-------- Data for this task

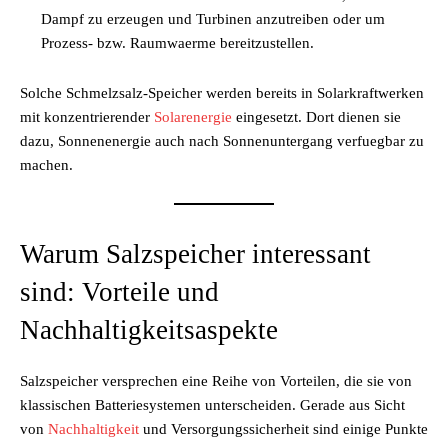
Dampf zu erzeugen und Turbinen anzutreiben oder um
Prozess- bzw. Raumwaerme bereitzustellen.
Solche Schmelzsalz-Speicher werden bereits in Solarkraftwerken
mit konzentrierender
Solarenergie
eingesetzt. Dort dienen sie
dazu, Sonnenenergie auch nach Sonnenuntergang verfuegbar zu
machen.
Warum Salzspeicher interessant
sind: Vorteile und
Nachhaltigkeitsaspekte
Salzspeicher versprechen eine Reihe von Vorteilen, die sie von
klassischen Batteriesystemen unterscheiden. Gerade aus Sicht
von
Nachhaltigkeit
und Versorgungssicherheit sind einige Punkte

----------------
-------- Data for this task

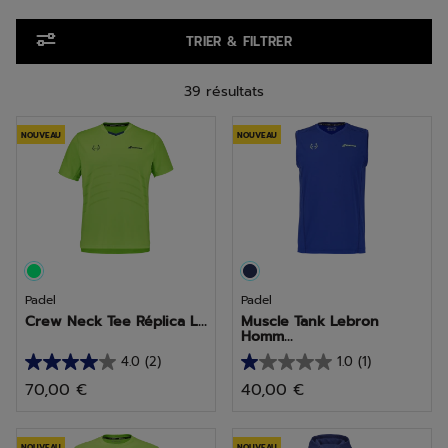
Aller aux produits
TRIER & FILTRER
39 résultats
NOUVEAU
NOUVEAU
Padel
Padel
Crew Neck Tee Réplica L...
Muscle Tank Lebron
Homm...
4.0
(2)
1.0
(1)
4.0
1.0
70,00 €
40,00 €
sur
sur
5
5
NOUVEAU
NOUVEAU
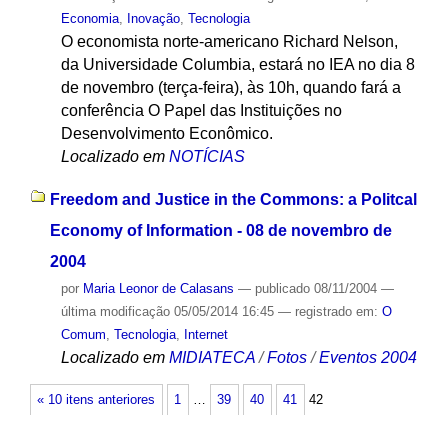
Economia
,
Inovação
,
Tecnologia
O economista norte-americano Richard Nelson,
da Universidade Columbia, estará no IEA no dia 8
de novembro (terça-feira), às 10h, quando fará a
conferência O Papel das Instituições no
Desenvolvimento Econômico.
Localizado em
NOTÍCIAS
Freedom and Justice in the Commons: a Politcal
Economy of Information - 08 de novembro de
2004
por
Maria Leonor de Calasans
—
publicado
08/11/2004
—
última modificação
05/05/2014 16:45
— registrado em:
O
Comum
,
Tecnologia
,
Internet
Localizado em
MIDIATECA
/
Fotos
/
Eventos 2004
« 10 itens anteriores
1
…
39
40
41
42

----------------

Retype the records above, but only those lines that fall between the line containing "Dampf zu erzeugen" and the line containing "und Versorgungssicherheit sind einige Punkte", with both of those lines included, exactly as written.

Dampf zu erzeugen und Turbinen anzutreiben oder um
Prozess- bzw. Raumwaerme bereitzustellen.
Solche Schmelzsalz-Speicher werden bereits in Solarkraftwerken
mit konzentrierender
Solarenergie
eingesetzt. Dort dienen sie
dazu, Sonnenenergie auch nach Sonnenuntergang verfuegbar zu
machen.
Warum Salzspeicher interessant
sind: Vorteile und
Nachhaltigkeitsaspekte
Salzspeicher versprechen eine Reihe von Vorteilen, die sie von
klassischen Batteriesystemen unterscheiden. Gerade aus Sicht
von
Nachhaltigkeit
und Versorgungssicherheit sind einige Punkte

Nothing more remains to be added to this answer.